Cottura passiva o per infusione – Altro metodo green, che permette di risparmiare gas ed energia elettrica. Con la cottura passiva, la pasta cuoce a fuoco acceso solo per 2-4 minuti da quando l’acqua riprende il bollore. Poi si spegne il fornello e si copre la casseruola con il coperchio per limitare la dispersione del calore, lasciando la pasta in infusione nell’acqua per il restante tempo indicato sulla confezione. In questo modo l’acqua sarà stata assorbita.

Cottura espressa – Perfetta per tutti i giorni e per le occasioni speciali, questo metodo prevede cottura in acqua bollente per l’80% del tempo previsto e il completamento per gli ultimi 2 minuti in padella insieme al suo condimento. Il risultato: una mantecatura perfetta, una coccola quotidiana, un classico gourmet.

Cottura risottata – Si procede come per il risotto: prima si fa tostare leggermente la pasta, poi si aggiungere gradualmente la parte liquida necessaria (acqua o brodo), continuando a mescolare fino a quando non sarà assorbita completamente dalla pasta. La cottura a risotto è perfetta per condimenti non corposi, come un aglio, olio e peperoncino o per gli spaghetti alle vongole, perché l’amido rilasciato aiuterà a legare la pasta dando corpo al piatto. Servono tre accorgimenti: il liquido di cottura va aggiunto poco alla volta e sempre bollente per mantenere costante la temperatura; va mescolato continuamente per favorire la cessione dell’amido necessario per formare la cremina; i formati di pasta più spessi andrebbero precotti in acqua bollente per metà del tempo di cottura previsto.

§ **ESERCIZI**:
1) Rispondi per favore a queste domande sul brano sulla cottura della pasta:
(a) Nella cottura passiva, per quanti minuti la pasta cuoce a fuoco acceso da quando l'acqua riprende il bollore?
(b) Nella cottura espressa, per quale percentuale del tempo previsto la pasta cuoce in acqua bollente?
(c) Nella cottura risottata, quali formati di pasta andrebbero precotti in acqua bollente, e per quanto tempo?
2) Cita dal brano sulla cottura della pasta il passo che comincia con "Cottura passiva o" e finisce con "sarà stata assorbita.".
I record provengono da un'altra fonte.

(Dati di segmentazione della pagina)

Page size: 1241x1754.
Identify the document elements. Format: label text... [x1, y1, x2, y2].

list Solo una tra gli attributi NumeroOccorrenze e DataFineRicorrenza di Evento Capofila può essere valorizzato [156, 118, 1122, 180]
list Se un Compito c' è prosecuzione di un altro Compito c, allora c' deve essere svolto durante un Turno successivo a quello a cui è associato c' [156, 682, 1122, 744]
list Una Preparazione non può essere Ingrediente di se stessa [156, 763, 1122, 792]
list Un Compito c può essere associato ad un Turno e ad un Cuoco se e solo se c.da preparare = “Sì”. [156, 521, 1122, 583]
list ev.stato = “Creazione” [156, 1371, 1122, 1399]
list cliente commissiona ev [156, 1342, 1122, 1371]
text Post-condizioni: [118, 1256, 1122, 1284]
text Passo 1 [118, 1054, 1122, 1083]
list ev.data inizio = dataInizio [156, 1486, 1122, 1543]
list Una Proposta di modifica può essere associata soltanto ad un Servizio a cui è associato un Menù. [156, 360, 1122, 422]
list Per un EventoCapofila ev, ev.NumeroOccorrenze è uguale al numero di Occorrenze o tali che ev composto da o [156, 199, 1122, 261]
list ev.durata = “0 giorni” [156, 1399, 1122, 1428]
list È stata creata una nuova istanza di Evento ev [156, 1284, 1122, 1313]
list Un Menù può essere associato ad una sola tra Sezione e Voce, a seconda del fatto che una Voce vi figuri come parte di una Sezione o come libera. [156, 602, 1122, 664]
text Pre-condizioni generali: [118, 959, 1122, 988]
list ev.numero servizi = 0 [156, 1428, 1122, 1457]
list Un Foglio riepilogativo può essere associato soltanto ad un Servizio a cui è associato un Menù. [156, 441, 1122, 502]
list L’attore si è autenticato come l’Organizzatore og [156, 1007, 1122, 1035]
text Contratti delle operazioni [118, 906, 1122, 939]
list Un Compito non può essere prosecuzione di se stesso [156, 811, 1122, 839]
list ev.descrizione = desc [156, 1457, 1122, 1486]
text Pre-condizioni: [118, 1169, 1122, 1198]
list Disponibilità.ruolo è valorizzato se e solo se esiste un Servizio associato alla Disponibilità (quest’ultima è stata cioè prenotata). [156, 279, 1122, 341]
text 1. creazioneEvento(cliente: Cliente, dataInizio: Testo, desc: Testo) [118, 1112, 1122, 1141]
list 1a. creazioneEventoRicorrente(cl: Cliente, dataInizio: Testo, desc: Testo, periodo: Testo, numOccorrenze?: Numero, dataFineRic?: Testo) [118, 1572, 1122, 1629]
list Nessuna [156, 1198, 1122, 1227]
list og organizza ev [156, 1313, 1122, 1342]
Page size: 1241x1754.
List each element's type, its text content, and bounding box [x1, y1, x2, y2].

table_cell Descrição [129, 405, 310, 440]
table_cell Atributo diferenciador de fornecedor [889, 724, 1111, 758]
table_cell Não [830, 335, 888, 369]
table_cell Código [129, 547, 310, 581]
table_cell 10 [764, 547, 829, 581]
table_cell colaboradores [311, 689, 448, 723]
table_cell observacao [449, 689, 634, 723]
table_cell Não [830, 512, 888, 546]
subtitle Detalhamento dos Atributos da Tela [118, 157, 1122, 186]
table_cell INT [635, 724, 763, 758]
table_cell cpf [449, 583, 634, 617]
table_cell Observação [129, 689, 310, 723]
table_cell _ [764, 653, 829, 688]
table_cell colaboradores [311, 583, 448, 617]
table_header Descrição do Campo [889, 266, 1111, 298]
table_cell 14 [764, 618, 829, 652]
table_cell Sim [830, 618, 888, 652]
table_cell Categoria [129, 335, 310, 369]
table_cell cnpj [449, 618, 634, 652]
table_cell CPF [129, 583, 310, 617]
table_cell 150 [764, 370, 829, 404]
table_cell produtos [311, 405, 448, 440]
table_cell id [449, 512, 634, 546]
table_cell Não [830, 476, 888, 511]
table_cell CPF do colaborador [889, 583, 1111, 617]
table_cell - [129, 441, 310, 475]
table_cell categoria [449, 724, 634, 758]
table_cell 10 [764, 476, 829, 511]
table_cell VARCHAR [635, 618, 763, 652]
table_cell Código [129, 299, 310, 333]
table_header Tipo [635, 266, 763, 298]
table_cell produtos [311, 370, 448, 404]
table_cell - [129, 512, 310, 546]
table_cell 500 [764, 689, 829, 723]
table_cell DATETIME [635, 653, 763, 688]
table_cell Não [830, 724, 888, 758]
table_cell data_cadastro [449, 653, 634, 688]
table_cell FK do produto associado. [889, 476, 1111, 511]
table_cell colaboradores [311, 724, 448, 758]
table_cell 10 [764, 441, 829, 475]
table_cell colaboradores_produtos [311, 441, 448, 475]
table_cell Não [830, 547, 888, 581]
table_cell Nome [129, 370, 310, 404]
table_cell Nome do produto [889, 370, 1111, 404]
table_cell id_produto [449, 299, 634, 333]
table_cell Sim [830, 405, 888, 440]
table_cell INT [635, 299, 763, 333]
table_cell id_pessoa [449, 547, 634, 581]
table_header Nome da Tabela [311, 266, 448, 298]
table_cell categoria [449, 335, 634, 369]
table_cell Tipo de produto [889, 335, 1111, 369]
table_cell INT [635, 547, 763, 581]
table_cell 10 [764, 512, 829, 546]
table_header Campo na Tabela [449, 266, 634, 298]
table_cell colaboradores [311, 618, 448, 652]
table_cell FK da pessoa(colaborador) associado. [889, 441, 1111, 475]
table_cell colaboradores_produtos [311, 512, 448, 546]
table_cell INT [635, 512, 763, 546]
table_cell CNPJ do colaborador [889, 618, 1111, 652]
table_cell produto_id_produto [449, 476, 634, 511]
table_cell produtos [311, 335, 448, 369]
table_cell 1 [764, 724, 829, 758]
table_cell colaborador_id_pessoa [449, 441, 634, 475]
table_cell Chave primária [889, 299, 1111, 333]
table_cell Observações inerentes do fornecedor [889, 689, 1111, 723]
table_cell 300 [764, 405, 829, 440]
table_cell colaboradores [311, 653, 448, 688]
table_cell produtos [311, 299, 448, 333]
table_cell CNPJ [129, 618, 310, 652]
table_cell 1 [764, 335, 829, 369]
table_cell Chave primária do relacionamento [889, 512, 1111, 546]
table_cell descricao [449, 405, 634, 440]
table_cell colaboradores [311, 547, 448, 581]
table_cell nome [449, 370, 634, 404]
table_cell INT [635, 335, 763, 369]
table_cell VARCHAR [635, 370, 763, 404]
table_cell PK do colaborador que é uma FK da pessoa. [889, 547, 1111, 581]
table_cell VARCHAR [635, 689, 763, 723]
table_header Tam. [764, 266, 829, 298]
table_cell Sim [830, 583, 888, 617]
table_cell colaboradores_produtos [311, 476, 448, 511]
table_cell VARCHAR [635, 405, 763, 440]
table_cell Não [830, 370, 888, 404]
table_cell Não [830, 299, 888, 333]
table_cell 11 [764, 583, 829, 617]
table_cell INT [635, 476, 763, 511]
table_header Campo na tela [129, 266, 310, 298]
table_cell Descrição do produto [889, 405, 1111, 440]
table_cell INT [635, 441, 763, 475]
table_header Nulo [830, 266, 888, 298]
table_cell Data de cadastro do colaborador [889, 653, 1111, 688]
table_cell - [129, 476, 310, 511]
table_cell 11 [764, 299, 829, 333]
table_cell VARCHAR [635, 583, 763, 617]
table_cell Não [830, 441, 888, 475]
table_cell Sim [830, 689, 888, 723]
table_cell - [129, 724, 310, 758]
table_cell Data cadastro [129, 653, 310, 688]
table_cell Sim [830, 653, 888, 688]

§ **SOLUZIONI**:
1)
(a) Per 2-4 minuti.
(b) Per l'80% del tempo previsto.
(c) I formati di pasta più spessi, per metà del tempo di cottura previsto.

2)
Cottura passiva o per infusione – Altro metodo green, che permette di risparmiare gas ed energia elettrica. Con la cottura passiva, la pasta cuoce a fuoco acceso solo per 2-4 minuti da quando l’acqua riprende il bollore. Poi si spegne il fornello e si copre la casseruola con il coperchio per limitare la dispersione del calore, lasciando la pasta in infusione nell’acqua per il restante tempo indicato sulla confezione. In questo modo l’acqua sarà stata assorbita.